* Exercise data:

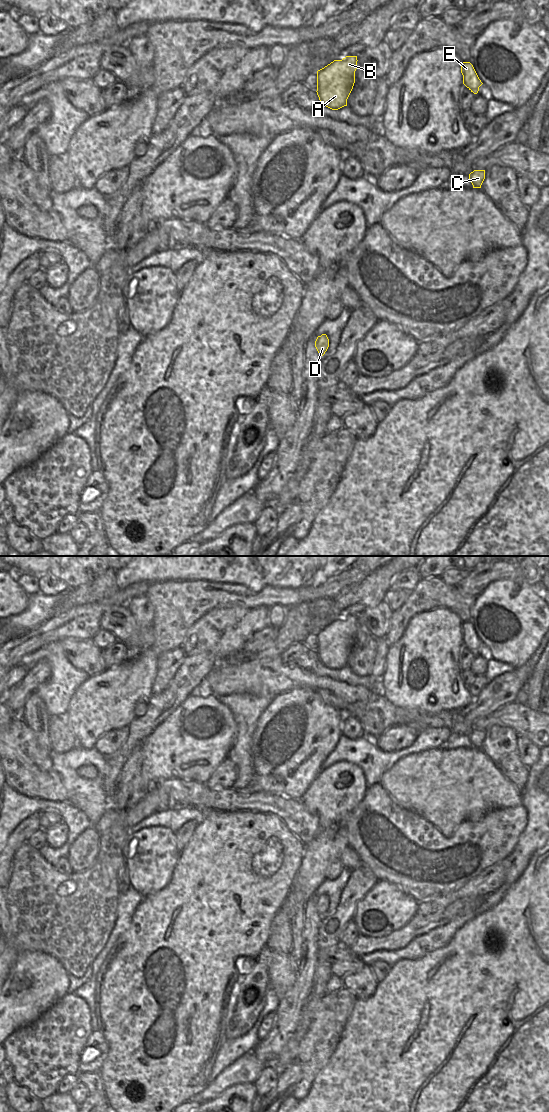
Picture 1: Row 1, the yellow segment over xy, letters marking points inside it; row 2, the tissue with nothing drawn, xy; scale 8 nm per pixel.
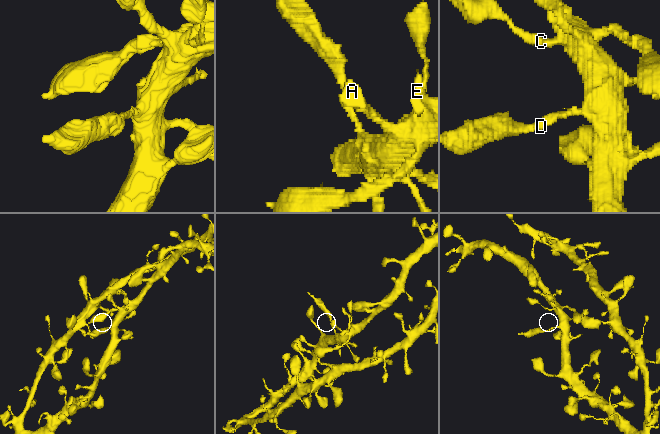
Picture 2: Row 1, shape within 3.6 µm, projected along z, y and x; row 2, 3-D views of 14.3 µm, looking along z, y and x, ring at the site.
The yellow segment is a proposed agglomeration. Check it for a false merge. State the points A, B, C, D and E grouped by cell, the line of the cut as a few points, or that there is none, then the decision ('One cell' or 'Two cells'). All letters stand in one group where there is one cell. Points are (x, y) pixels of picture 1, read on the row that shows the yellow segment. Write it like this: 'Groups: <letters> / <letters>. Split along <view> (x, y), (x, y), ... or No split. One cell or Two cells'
Groups: A B C E / D. Split along xy (321, 337), (317, 338). Two cells

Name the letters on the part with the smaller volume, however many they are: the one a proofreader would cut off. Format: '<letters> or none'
D

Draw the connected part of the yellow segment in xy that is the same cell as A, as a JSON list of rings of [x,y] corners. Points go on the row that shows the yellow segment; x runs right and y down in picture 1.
[[[346,56],[317,71],[316,92],[324,106],[332,110],[347,106],[355,83],[357,61],[357,56]]]

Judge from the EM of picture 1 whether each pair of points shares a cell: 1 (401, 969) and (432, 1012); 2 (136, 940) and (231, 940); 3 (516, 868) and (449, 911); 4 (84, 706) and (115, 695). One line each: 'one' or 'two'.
1: one
2: one
3: two
4: one

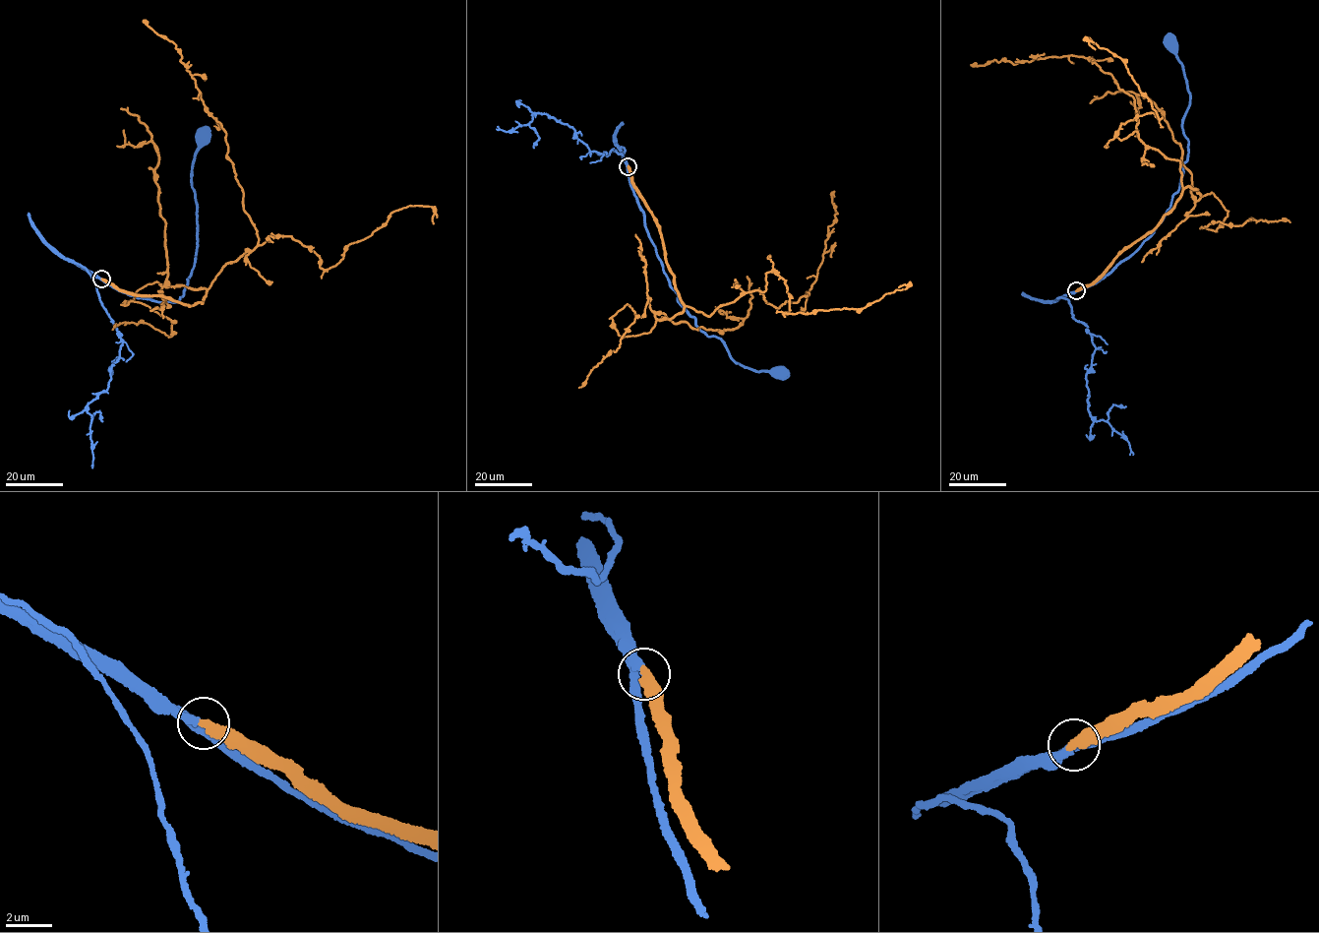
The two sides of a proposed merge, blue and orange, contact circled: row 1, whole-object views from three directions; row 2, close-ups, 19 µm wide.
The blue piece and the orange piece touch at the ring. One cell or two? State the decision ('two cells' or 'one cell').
one cell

* The task:
List every line above that holds the word "views".

* Written answer:
Picture 2: Row 1, shape within 3.6 µm, projected along z, y and x; row 2, 3-D views of 14.3 µm, looking along z, y and x, ring at the site.
The two sides of a proposed merge, blue and orange, contact circled: row 1, whole-object views from three directions; row 2, close-ups, 19 µm wide.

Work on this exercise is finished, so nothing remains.